Transplantation of filgrastim-mobilized peripheral blood stem cells from HLA-identical sibling or alternative family donors in patients with hematologic malignancies: a prospective comparison on clinical outcome, immune reconstitution, and hematopoietic chimerism.

作者信息

Beelen D W, Ottinger H D, Elmaagacli A, Scheulen B, Basu O, Kremens B, Havers W, Grosse-Wilde H, Schaefer U W

机构信息

Department of Bone Marrow Transplantation, University Hospital of Essen, Essen, Germany.

出版信息

Blood. 1997 Dec 15;90(12):4725-35.

PMID:9389688
Abstract

The clinical results, cellular immune reconstitution, and hematopoietic chimerism obtained after transplantation of recombinant human granulocyte colony-stimulating factor mobilized allogeneic peripheral blood stem cells (PBSCs) from genotypically human leukocyte antigen (HLA)-identical sibling (n = 36) or alternative family donors (n = 24) were prospectively compared in patients with hematologic malignancies.
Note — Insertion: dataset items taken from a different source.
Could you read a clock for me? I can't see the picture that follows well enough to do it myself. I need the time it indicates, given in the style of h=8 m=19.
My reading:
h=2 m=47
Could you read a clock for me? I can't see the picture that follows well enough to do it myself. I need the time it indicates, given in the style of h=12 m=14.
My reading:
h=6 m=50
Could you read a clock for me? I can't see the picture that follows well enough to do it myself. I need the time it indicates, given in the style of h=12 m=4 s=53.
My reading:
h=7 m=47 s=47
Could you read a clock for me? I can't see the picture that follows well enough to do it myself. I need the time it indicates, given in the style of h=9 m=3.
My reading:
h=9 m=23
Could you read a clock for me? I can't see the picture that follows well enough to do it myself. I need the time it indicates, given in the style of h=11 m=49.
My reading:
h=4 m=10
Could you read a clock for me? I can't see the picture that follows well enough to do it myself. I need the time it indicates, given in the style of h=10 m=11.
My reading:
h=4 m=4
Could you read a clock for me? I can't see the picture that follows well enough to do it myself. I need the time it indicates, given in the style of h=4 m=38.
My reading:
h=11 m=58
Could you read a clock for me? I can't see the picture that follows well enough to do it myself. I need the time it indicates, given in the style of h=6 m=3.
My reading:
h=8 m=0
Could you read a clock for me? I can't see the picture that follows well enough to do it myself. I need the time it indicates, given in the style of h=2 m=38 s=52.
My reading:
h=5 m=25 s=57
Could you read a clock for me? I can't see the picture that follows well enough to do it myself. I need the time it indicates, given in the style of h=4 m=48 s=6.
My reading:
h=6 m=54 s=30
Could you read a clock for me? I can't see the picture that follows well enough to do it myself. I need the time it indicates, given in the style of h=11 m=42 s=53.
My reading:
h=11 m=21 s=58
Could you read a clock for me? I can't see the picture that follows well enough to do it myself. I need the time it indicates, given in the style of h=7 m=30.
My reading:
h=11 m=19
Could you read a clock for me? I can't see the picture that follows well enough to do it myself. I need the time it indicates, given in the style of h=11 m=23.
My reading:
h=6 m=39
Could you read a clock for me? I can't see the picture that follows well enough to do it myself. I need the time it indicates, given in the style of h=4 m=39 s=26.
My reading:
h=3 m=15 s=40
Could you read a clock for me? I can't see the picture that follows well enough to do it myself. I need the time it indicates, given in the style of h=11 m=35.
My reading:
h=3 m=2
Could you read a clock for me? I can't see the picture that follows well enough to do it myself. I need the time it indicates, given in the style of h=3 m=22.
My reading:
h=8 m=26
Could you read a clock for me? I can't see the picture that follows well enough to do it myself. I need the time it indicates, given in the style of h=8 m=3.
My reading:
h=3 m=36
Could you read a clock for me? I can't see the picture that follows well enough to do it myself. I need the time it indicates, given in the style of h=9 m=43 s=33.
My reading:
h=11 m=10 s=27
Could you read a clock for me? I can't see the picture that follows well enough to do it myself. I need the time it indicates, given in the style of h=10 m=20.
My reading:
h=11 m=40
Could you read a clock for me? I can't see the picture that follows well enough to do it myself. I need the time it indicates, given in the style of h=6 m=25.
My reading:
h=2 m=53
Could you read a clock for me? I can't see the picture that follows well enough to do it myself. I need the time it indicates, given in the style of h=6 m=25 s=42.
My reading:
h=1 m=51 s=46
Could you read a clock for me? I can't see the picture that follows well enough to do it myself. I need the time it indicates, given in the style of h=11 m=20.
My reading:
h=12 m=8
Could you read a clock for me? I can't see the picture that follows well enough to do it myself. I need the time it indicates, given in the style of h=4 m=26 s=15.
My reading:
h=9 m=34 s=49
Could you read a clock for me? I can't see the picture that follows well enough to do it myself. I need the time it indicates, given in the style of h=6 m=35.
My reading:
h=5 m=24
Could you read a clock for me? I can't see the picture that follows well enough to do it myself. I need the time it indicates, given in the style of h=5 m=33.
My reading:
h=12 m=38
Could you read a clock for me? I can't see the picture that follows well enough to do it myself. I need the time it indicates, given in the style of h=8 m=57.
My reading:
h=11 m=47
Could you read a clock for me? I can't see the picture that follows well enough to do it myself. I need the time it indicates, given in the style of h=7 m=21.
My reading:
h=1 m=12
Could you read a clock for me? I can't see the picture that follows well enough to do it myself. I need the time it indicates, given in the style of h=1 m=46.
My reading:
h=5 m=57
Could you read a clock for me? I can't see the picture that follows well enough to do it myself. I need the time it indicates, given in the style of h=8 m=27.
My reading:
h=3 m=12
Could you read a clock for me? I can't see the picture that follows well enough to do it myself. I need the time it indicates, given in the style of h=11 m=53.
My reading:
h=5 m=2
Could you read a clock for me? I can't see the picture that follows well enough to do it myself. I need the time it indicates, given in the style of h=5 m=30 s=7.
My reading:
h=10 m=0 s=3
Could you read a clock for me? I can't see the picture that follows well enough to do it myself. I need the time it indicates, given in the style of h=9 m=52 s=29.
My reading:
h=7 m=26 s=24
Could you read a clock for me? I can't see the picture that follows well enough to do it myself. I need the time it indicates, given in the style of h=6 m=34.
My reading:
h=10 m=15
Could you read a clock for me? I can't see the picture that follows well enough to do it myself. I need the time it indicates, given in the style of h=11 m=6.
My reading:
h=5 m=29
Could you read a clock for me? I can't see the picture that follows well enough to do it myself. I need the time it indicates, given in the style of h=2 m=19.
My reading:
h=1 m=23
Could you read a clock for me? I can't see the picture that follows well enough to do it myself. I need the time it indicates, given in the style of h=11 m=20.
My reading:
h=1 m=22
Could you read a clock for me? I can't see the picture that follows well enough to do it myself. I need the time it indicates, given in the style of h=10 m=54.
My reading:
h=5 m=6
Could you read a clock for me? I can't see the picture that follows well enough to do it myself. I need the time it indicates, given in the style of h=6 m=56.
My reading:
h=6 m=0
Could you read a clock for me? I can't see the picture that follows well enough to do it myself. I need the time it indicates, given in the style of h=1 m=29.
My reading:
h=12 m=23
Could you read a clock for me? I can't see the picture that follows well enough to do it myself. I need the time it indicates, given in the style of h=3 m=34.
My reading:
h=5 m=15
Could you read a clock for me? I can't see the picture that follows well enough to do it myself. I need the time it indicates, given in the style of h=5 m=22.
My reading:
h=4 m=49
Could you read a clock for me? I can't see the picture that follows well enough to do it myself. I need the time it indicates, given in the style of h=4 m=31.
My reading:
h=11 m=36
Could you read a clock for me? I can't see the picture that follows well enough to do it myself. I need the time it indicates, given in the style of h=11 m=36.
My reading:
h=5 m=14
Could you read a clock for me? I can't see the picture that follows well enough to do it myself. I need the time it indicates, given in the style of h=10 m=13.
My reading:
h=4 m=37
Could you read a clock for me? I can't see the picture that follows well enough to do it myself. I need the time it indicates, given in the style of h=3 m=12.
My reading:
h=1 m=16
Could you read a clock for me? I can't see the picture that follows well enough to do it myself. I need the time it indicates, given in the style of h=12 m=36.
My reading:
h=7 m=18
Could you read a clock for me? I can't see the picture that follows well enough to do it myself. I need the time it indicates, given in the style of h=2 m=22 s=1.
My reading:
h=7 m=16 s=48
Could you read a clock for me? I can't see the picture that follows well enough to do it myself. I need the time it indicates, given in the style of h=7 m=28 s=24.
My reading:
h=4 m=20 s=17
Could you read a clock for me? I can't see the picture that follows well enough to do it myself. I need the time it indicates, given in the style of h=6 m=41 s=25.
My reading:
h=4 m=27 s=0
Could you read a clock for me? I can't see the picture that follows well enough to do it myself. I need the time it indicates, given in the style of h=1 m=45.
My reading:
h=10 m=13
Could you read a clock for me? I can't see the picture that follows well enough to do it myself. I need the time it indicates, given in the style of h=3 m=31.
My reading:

Thirty-two of 34 evaluable patients with HLA-identical sibling donors and all patients with alternative family donors achieved trilineage engraftment. The median time intervals to reach peripheral neutrophil counts <500/microL (13 v 17 days) or <1,000/microL (16 v 19 days) and unsupported platelet counts <20,000/microL (11 v 15 days) or <50, 000/microL (19 v 24 days) as well as red blood cell and platelet transfusion requirements were not significantly different between both patient subsets. The cumulative probability of grades II through IV acute graft-versus-host disease (GVHD) for the 60 study patients was 48% +/- 10% but ranged between 86% +/- 12% in patients whose donors had at least one HLA-A,B,DR,DQ,DP antigen disparity in direction to acute GVHD, and 25% +/- 9% in recipients of GVHD-matched transplants (P < .003). The 2-year survival estimates were 54% +/- 10% for patients with alternative family donors and 65% +/- 9% for patients with HLA-identical sibling donors. Multivariate analysis identified the pretransplantation disease stage, patient age, and acute GVHD as independent predictors of overall and disease-free survival, whereas alternative family donors alone had no adverse effect on these clinical endpoints. Monthly monitoring of peripheral blood T-helper cell subsets, B cells, and monocytes during the first year posttransplantation showed a nearly identical course of immune cell reconstitution in both patient subsets. In addition, no differences in the proportions of complete chimeric patients were detectable between the two patient subsets by sex chromosome and variable number of tandem repeats analysis up to 12 months posttransplantation. In conclusion, PBSCs from alternative family donors represent an attractive source for allogeneic transplantation in patients lacking HLA-identical sibling donors and should be further evaluated in comparison with marrow transplants from alternative family donors.

摘要

在血液系统恶性肿瘤患者中,前瞻性比较了来自基因型人类白细胞抗原(HLA)相同的同胞(n = 36)或其他家族供者(n = 24)的重组人粒细胞集落刺激因子动员的异基因外周血干细胞(PBSC)移植后的临床结果、细胞免疫重建和造血嵌合情况。34例可评估的HLA相同同胞供者患者中的32例以及所有其他家族供者患者均实现了三系造血植入。两组患者达到外周血中性粒细胞计数<500/μL(13天对17天)或<1000/μL(16天对19天)以及无支持的血小板计数<20000/μL(11天对15天)或<50000/μL(19天对24天)的中位时间间隔,以及红细胞和血小板输注需求均无显著差异。60例研究患者中Ⅱ至Ⅳ级急性移植物抗宿主病(GVHD)的累积概率为48%±10%,但在供者至少有一个HLA - A、B、DR、DQ、DP抗原与急性GVHD方向不一致的患者中为86%±12%,在GVHD匹配移植受者中为25%±9%(P < 0.003)。其他家族供者患者的2年生存率估计为54%±10%,HLA相同同胞供者患者为65%±9%。多因素分析确定移植前疾病分期、患者年龄和急性GVHD是总体生存和无病生存的独立预测因素,而仅其他家族供者对这些临床终点没有不良影响。移植后第一年每月对外周血T辅助细胞亚群、B细胞和单核细胞进行监测,结果显示两组患者的免疫细胞重建过程几乎相同。此外,在移植后12个月内,通过性染色体和可变串联重复序列分析,两组患者中完全嵌合患者的比例没有差异。总之,对于缺乏HLA相同同胞供者的患者,来自其他家族供者的PBSC是异基因移植的一个有吸引力的来源,应与来自其他家族供者的骨髓移植进行进一步比较评估。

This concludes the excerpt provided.